# GIVEN INSTRUCTION:
Put every line of the records below into a single numbered list, leaving out blank lines and the pictures.

# MATERIAL FOR THIS EXERCISE:
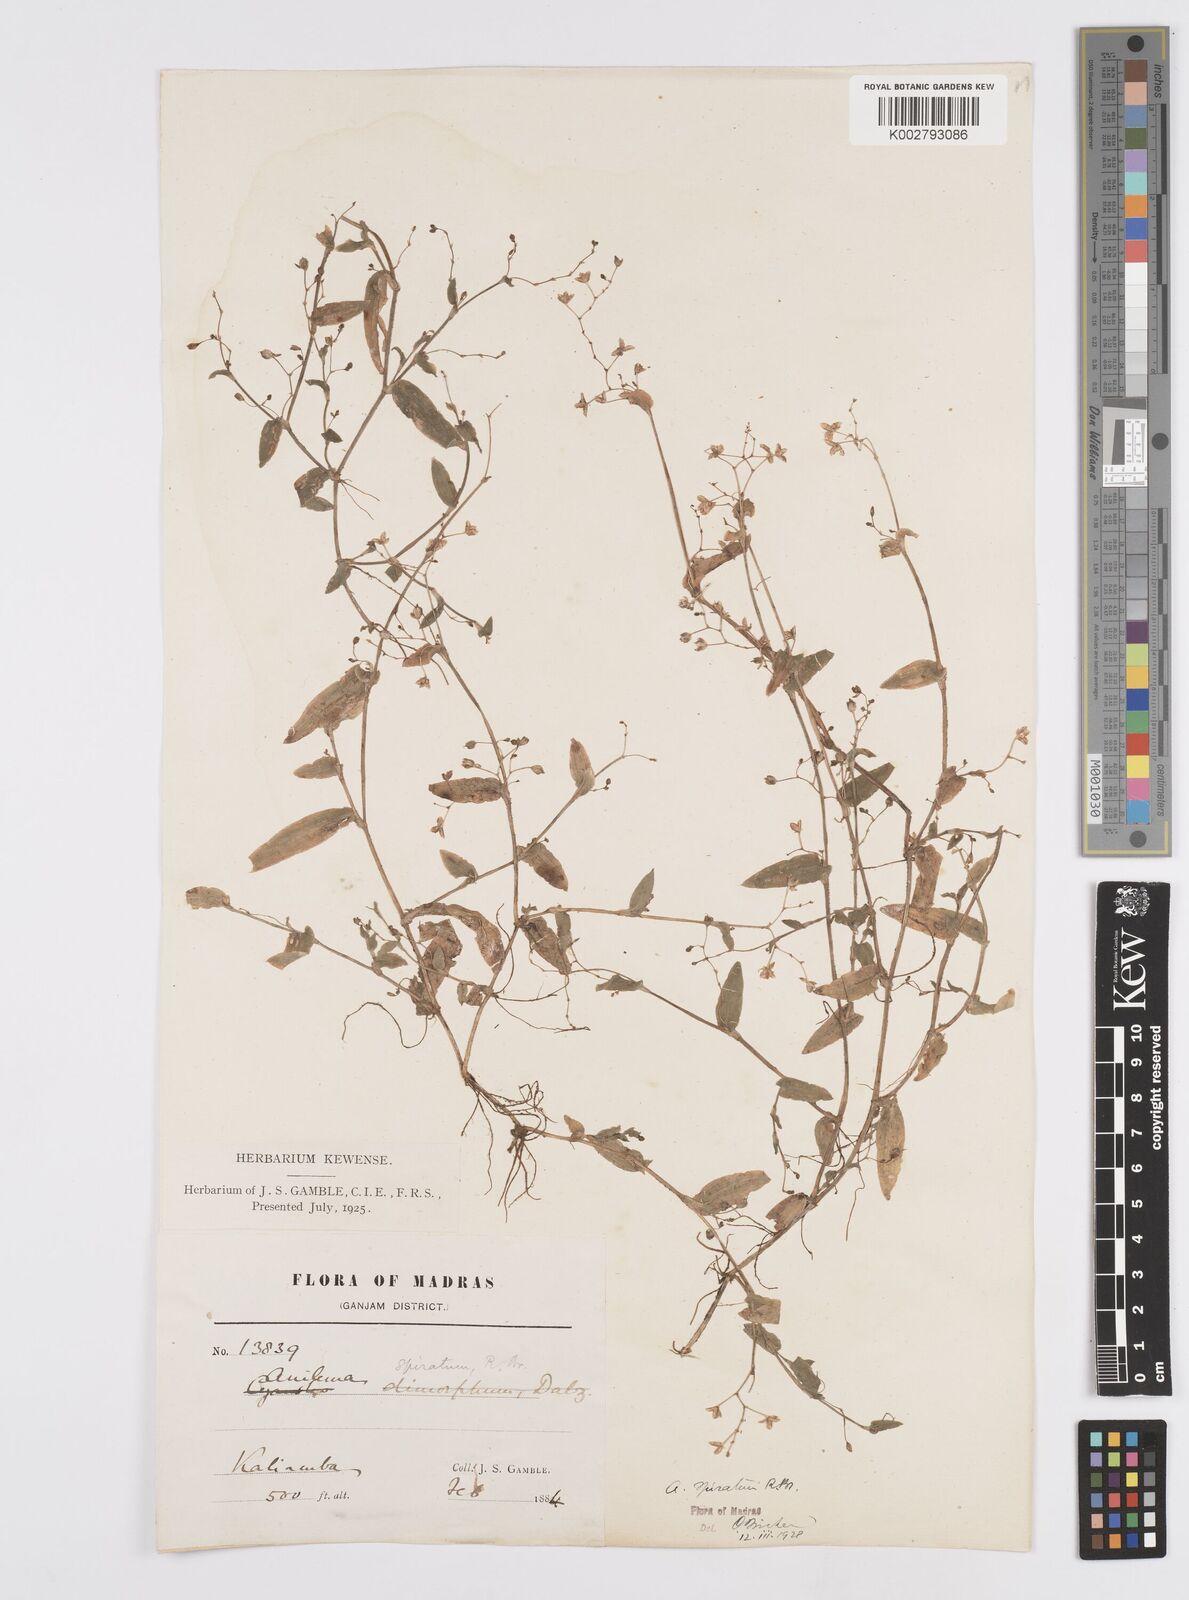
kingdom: Plantae
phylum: Tracheophyta
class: Liliopsida
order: Commelinales
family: Commelinaceae
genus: Murdannia
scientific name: Murdannia spirata
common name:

# TASK SOLUTION:
1. kingdom: Plantae
2. phylum: Tracheophyta
3. class: Liliopsida
4. order: Commelinales
5. family: Commelinaceae
6. genus: Murdannia
7. scientific name: Murdannia spirata
8. common name:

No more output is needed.